French President Emmanuel Macron is once again stoking debate over the need for a Europe-wide military force to defend against an increasingly aggressive Russia, a force that critics fear could undercut and compete with the transatlantic NATO alliance.

Mr. Macron in a radio interview this week voiced the need for a “true European army” to fortify the continent’s eastern borders against an increasingly assertive Russia, as well as to deal with more unlikely threats in the years ahead.

“We have to protect ourselves with respect to China, Russia and even the United States of America,” Mr. Macron told Europe 1.



Citing the Trump administration’s souring view on NATO, particularly Mr. Trump’s constant pressure for higher defense spending and the clash over the Iran nuclear deal, Mr. Macron said European powers such as France and Germany have been left with no other choice but to create a joint military force of their own.

“We will not protect the Europeans unless we decide to have a true European army,” he said, adding, “We need a Europe which defends itself better alone, without just depending on the United States, in a more sovereign manner.”

His comments come days before Mr. Trump and Russian President Vladimir Putin are slated to join Mr. Macron in Paris for ceremonies to mark the 100th anniversary of the end of World War I.

Mr. Macron’s comments are not the first time European leaders to have floated the need for a separate force from NATO to deal with ongoing security threats. German Chancellor Angela Merkel suggested last May that Western Europe needed to accept the fact it may have to stand alone against Russia and other potential adversaries, a sign of the deep divide between Europe and the Trump administration on issues ranging from trade and climate change to Iran and Russia.

“The era in which we could fully rely on others is over to some extent,” the German leader said at the time. Give Mr.

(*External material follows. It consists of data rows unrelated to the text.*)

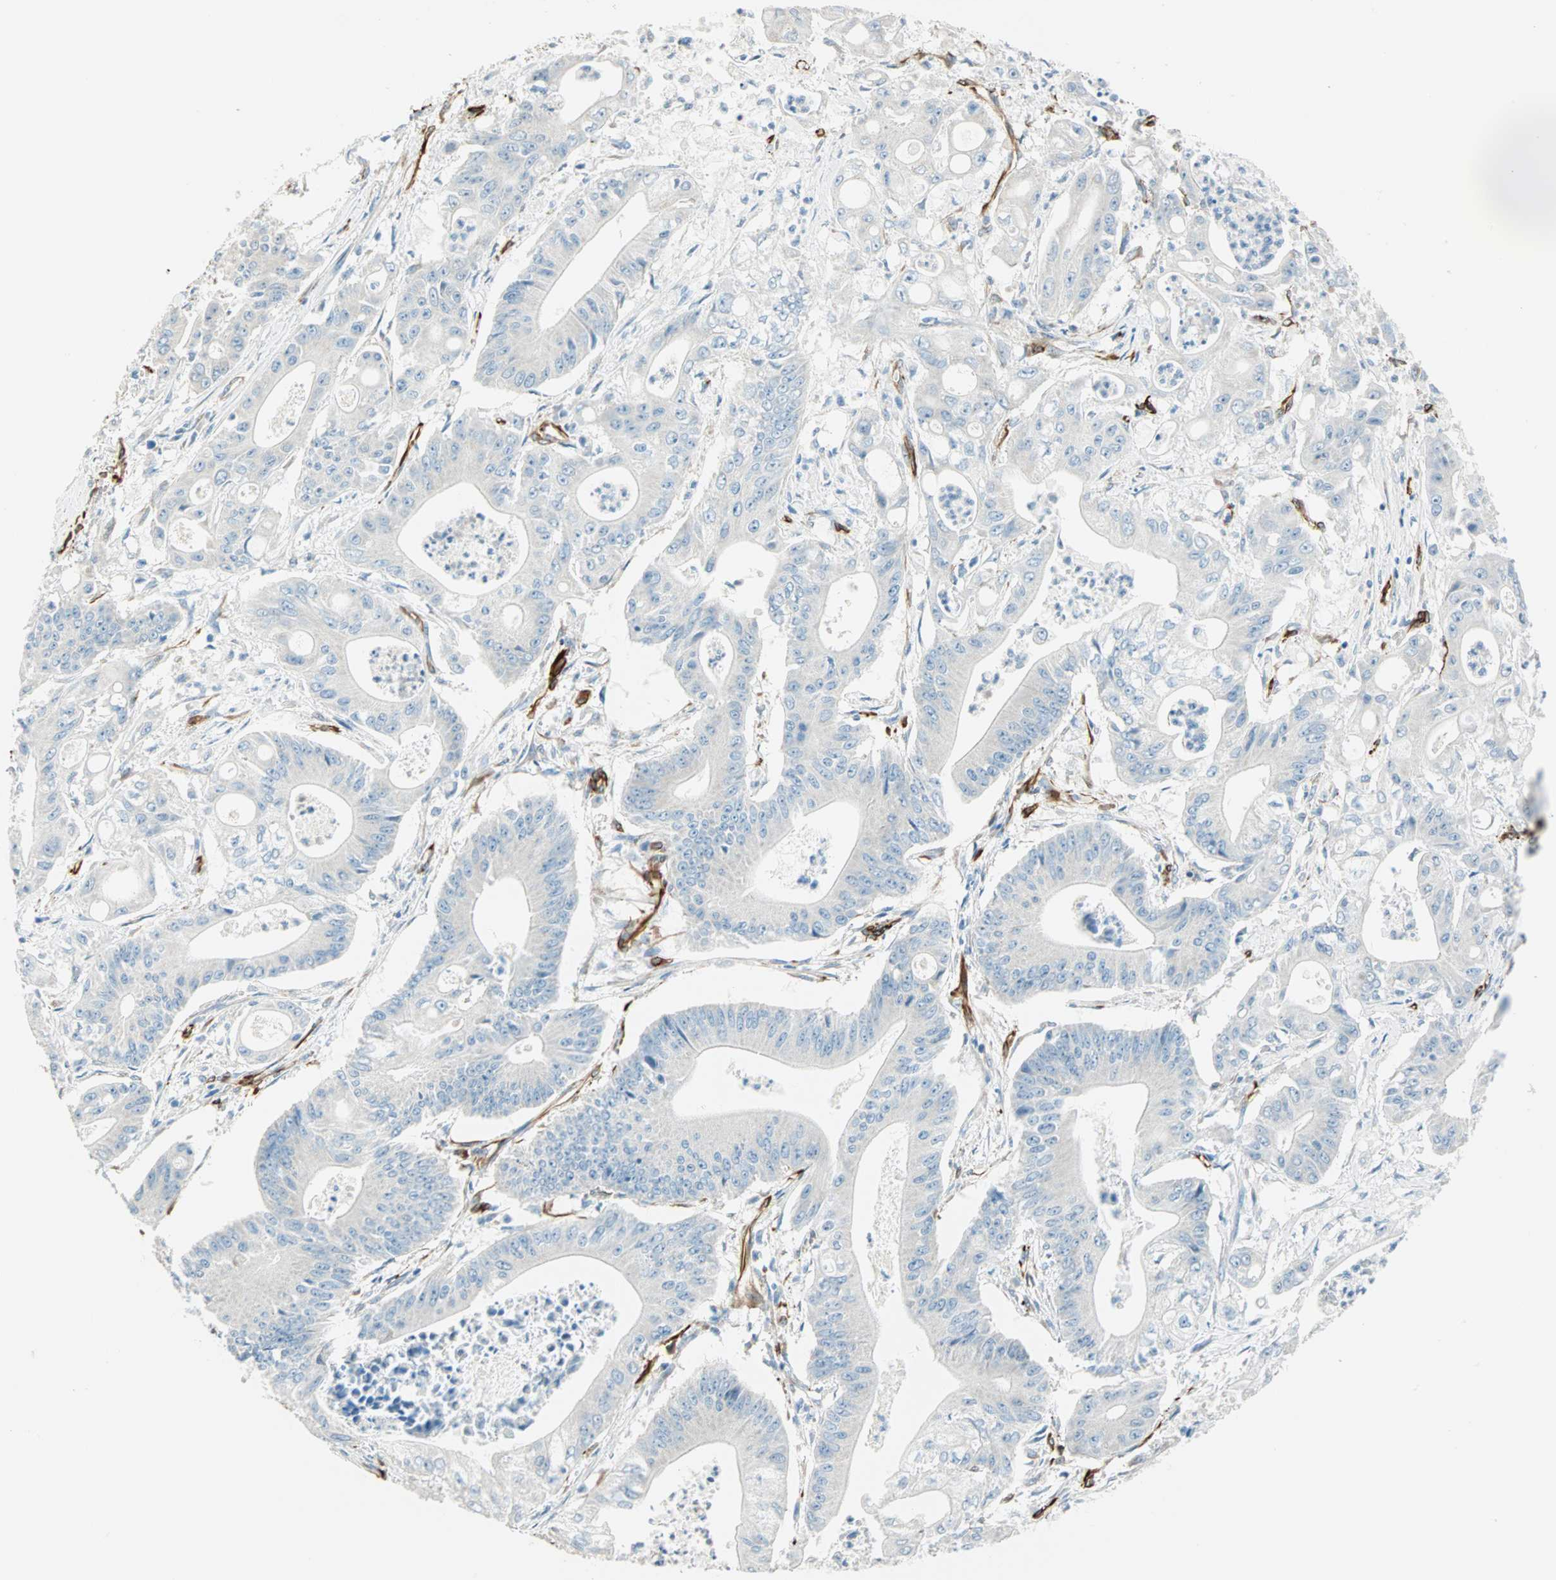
{"staining": {"intensity": "negative", "quantity": "none", "location": "none"}, "tissue": "pancreatic cancer", "cell_type": "Tumor cells", "image_type": "cancer", "snomed": [{"axis": "morphology", "description": "Normal tissue, NOS"}, {"axis": "topography", "description": "Lymph node"}], "caption": "Pancreatic cancer was stained to show a protein in brown. There is no significant expression in tumor cells.", "gene": "NES", "patient": {"sex": "male", "age": 62}}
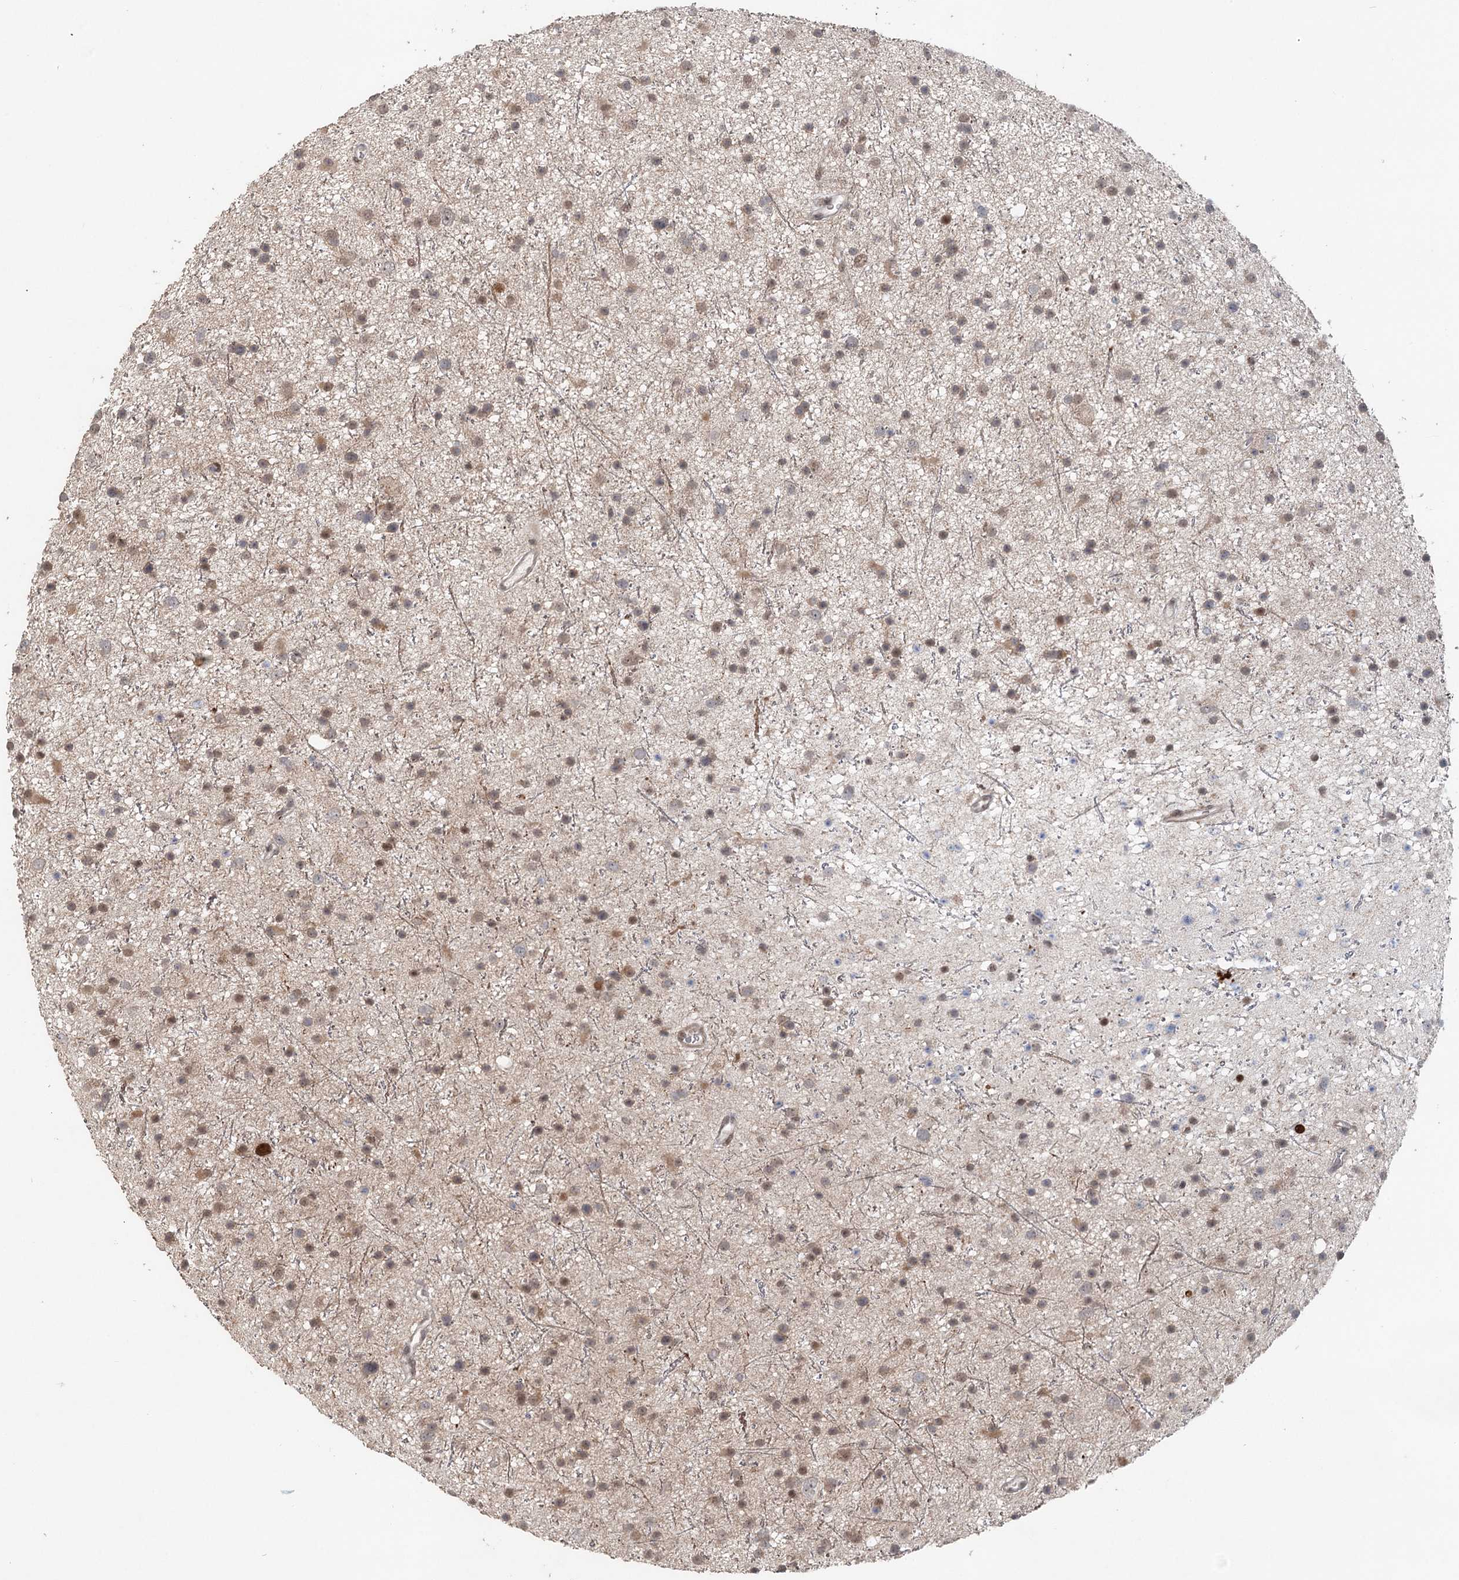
{"staining": {"intensity": "weak", "quantity": ">75%", "location": "nuclear"}, "tissue": "glioma", "cell_type": "Tumor cells", "image_type": "cancer", "snomed": [{"axis": "morphology", "description": "Glioma, malignant, Low grade"}, {"axis": "topography", "description": "Cerebral cortex"}], "caption": "Immunohistochemistry (IHC) of malignant low-grade glioma demonstrates low levels of weak nuclear positivity in approximately >75% of tumor cells.", "gene": "BNIP5", "patient": {"sex": "female", "age": 39}}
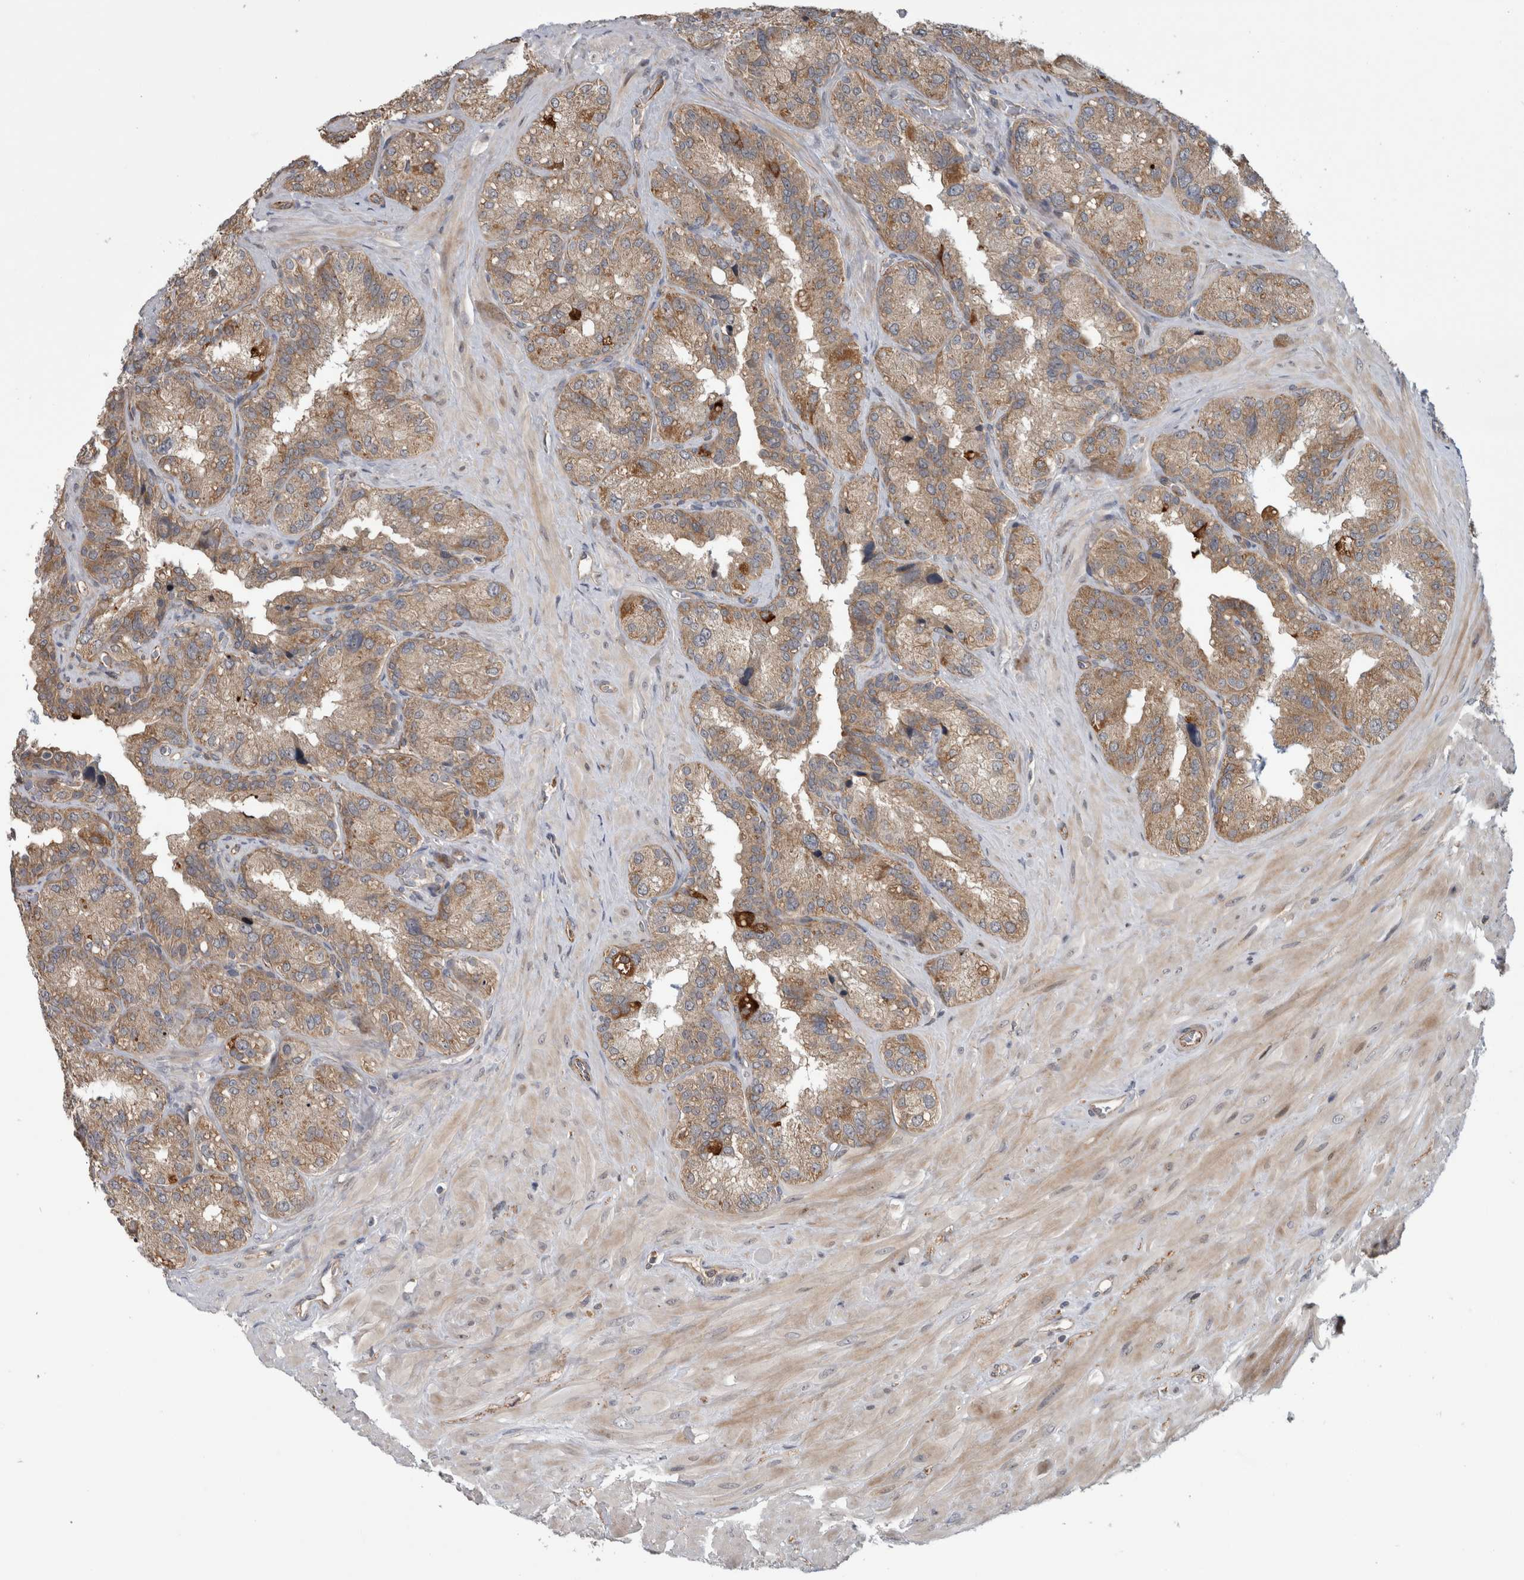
{"staining": {"intensity": "moderate", "quantity": ">75%", "location": "cytoplasmic/membranous"}, "tissue": "seminal vesicle", "cell_type": "Glandular cells", "image_type": "normal", "snomed": [{"axis": "morphology", "description": "Normal tissue, NOS"}, {"axis": "topography", "description": "Prostate"}, {"axis": "topography", "description": "Seminal veicle"}], "caption": "This photomicrograph shows immunohistochemistry staining of unremarkable human seminal vesicle, with medium moderate cytoplasmic/membranous positivity in approximately >75% of glandular cells.", "gene": "ADGRL3", "patient": {"sex": "male", "age": 51}}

Trump’s “America first” foreign policy, she suggested, “we Europeans truly have to take our fate into our own hands.”

Since Mrs. Merkel’s comments, U.S.-NATO tensions have eased. Despite an at-times contentious alliance summit in Brussels in July, NATO officials say alliance members are making progress toward Washington’s demand that each nation contribute a minimum of 2 percent of GDP to the collective defense.

But Mr. Trump’s decisions to withdraw from the Iran deal, and a more recent announcement that the U.S. will pull out of a major nuclear weapons pact with Russia, have rattled European leaders. They fear the end of the 1987 Intermediate-range Nuclear Forces Treaty (INF) will revive divisive fights of the 1980s over the stationing of tactical nuclear weapons in and aimed at Europe.

Washington says it is the Kremlin which has violated the INF and that the treaty does nothing to constrain the arsenals of other potential rivals such as China.

But the decision to withdraw from the missile pact was yet another sign that U.S. defense and national security priorities under the Trump White House no longer meshed with those of its European allies, Mr. Macron said.

“When I see President Trump announcing that he’s quitting a major disarmament treaty which was formed after the 1980s Euro-missile crisis that hit Europe, who is the main victim? Europe and its security,” he said.

Mr. Macron tried to cultivate a personal relationship with Mr. Trump after the 2016 election, but has been increasingly critical of key Trump foreign policy initiatives in recent months, defending the Paris climate accord and criticizing Mr. Trump’s decision to move the U.S. Embassy in Israel to Jerusalem.

The EU late last year created a multibillion-dollar joint defense fund, and has already created a nine-country rapid-reaction force outside of the NATO structure.

The debate over a European army could also be affected by the imminent departure of the United Kingdom from the European Union.

Brexit means that Britain, long a skeptic of the idea, will no longer be at the table when the issue is discussed.